* Source material
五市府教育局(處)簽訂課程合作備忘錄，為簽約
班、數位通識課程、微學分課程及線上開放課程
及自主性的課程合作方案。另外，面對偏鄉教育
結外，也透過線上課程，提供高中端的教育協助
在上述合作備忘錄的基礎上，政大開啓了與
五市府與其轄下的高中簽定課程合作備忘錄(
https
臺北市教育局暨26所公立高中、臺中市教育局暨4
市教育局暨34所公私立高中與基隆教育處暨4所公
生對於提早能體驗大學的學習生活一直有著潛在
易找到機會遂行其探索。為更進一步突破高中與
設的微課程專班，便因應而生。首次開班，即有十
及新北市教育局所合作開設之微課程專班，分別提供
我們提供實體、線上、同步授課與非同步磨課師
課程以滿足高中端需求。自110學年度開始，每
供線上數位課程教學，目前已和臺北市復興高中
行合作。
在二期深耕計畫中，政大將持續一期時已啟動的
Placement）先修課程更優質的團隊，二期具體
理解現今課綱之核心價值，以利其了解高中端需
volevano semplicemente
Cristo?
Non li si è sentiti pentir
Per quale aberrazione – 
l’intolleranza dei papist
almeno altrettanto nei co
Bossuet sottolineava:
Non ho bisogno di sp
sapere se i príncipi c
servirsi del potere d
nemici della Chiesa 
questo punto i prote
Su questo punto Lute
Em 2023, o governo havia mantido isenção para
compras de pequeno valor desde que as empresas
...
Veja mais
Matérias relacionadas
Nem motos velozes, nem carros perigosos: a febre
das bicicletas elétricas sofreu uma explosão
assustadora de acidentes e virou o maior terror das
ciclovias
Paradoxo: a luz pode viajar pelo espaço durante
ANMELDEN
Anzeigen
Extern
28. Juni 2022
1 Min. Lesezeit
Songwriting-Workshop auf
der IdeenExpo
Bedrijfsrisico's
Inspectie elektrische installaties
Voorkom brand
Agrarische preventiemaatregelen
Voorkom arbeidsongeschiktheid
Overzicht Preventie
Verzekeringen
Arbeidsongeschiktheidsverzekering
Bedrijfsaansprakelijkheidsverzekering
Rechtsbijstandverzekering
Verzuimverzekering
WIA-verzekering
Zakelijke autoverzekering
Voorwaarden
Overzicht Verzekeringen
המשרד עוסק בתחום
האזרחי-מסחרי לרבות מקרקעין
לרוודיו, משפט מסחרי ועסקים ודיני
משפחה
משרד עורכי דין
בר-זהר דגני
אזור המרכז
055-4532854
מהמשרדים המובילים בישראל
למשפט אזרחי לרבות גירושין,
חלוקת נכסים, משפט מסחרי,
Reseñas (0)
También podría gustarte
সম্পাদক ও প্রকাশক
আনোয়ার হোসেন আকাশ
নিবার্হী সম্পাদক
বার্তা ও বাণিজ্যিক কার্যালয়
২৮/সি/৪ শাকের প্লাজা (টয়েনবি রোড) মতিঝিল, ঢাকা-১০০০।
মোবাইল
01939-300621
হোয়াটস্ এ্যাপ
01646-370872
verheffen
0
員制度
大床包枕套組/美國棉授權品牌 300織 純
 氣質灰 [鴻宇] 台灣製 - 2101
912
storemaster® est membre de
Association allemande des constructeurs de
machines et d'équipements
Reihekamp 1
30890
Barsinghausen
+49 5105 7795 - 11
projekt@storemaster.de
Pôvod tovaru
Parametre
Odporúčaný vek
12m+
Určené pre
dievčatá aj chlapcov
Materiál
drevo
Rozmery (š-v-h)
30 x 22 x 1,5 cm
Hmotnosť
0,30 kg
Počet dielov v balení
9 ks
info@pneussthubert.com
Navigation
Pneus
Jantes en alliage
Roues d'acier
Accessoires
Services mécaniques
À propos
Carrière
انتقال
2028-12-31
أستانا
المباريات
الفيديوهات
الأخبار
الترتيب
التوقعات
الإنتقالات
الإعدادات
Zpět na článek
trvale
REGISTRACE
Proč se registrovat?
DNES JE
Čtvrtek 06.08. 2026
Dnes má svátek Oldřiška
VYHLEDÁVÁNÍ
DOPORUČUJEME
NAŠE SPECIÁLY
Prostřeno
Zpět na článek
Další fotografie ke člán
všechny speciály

* Job
Please write out every line of the data above character for character, keeping the original order and line breaks.

* Problem solution
五市府教育局(處)簽訂課程合作備忘錄，為簽約
班、數位通識課程、微學分課程及線上開放課程
及自主性的課程合作方案。另外，面對偏鄉教育
結外，也透過線上課程，提供高中端的教育協助
在上述合作備忘錄的基礎上，政大開啓了與
五市府與其轄下的高中簽定課程合作備忘錄(
https
臺北市教育局暨26所公立高中、臺中市教育局暨4
市教育局暨34所公私立高中與基隆教育處暨4所公
生對於提早能體驗大學的學習生活一直有著潛在
易找到機會遂行其探索。為更進一步突破高中與
設的微課程專班，便因應而生。首次開班，即有十
及新北市教育局所合作開設之微課程專班，分別提供
我們提供實體、線上、同步授課與非同步磨課師
課程以滿足高中端需求。自110學年度開始，每
供線上數位課程教學，目前已和臺北市復興高中
行合作。
在二期深耕計畫中，政大將持續一期時已啟動的
Placement）先修課程更優質的團隊，二期具體
理解現今課綱之核心價值，以利其了解高中端需
volevano semplicemente
Cristo?
Non li si è sentiti pentir
Per quale aberrazione – 
l’intolleranza dei papist
almeno altrettanto nei co
Bossuet sottolineava:
Non ho bisogno di sp
sapere se i príncipi c
servirsi del potere d
nemici della Chiesa 
questo punto i prote
Su questo punto Lute
Em 2023, o governo havia mantido isenção para
compras de pequeno valor desde que as empresas
...
Veja mais
Matérias relacionadas
Nem motos velozes, nem carros perigosos: a febre
das bicicletas elétricas sofreu uma explosão
assustadora de acidentes e virou o maior terror das
ciclovias
Paradoxo: a luz pode viajar pelo espaço durante
ANMELDEN
Anzeigen
Extern
28. Juni 2022
1 Min. Lesezeit
Songwriting-Workshop auf
der IdeenExpo
Bedrijfsrisico's
Inspectie elektrische installaties
Voorkom brand
Agrarische preventiemaatregelen
Voorkom arbeidsongeschiktheid
Overzicht Preventie
Verzekeringen
Arbeidsongeschiktheidsverzekering
Bedrijfsaansprakelijkheidsverzekering
Rechtsbijstandverzekering
Verzuimverzekering
WIA-verzekering
Zakelijke autoverzekering
Voorwaarden
Overzicht Verzekeringen
המשרד עוסק בתחום
האזרחי-מסחרי לרבות מקרקעין
לרוודיו, משפט מסחרי ועסקים ודיני
משפחה
משרד עורכי דין
בר-זהר דגני
אזור המרכז
055-4532854
מהמשרדים המובילים בישראל
למשפט אזרחי לרבות גירושין,
חלוקת נכסים, משפט מסחרי,
Reseñas (0)
También podría gustarte
সম্পাদক ও প্রকাশক
আনোয়ার হোসেন আকাশ
নিবার্হী সম্পাদক
বার্তা ও বাণিজ্যিক কার্যালয়
২৮/সি/৪ শাকের প্লাজা (টয়েনবি রোড) মতিঝিল, ঢাকা-১০০০।
মোবাইল
01939-300621
হোয়াটস্ এ্যাপ
01646-370872
verheffen
0
員制度
大床包枕套組/美國棉授權品牌 300織 純
 氣質灰 [鴻宇] 台灣製 - 2101
912
storemaster® est membre de
Association allemande des constructeurs de
machines et d'équipements
Reihekamp 1
30890
Barsinghausen
+49 5105 7795 - 11
projekt@storemaster.de
Pôvod tovaru
Parametre
Odporúčaný vek
12m+
Určené pre
dievčatá aj chlapcov
Materiál
drevo
Rozmery (š-v-h)
30 x 22 x 1,5 cm
Hmotnosť
0,30 kg
Počet dielov v balení
9 ks
info@pneussthubert.com
Navigation
Pneus
Jantes en alliage
Roues d'acier
Accessoires
Services mécaniques
À propos
Carrière
انتقال
2028-12-31
أستانا
المباريات
الفيديوهات
الأخبار
الترتيب
التوقعات
الإنتقالات
الإعدادات
Zpět na článek
trvale
REGISTRACE
Proč se registrovat?
DNES JE
Čtvrtek 06.08. 2026
Dnes má svátek Oldřiška
VYHLEDÁVÁNÍ
DOPORUČUJEME
NAŠE SPECIÁLY
Prostřeno
Zpět na článek
Další fotografie ke člán
všechny speciály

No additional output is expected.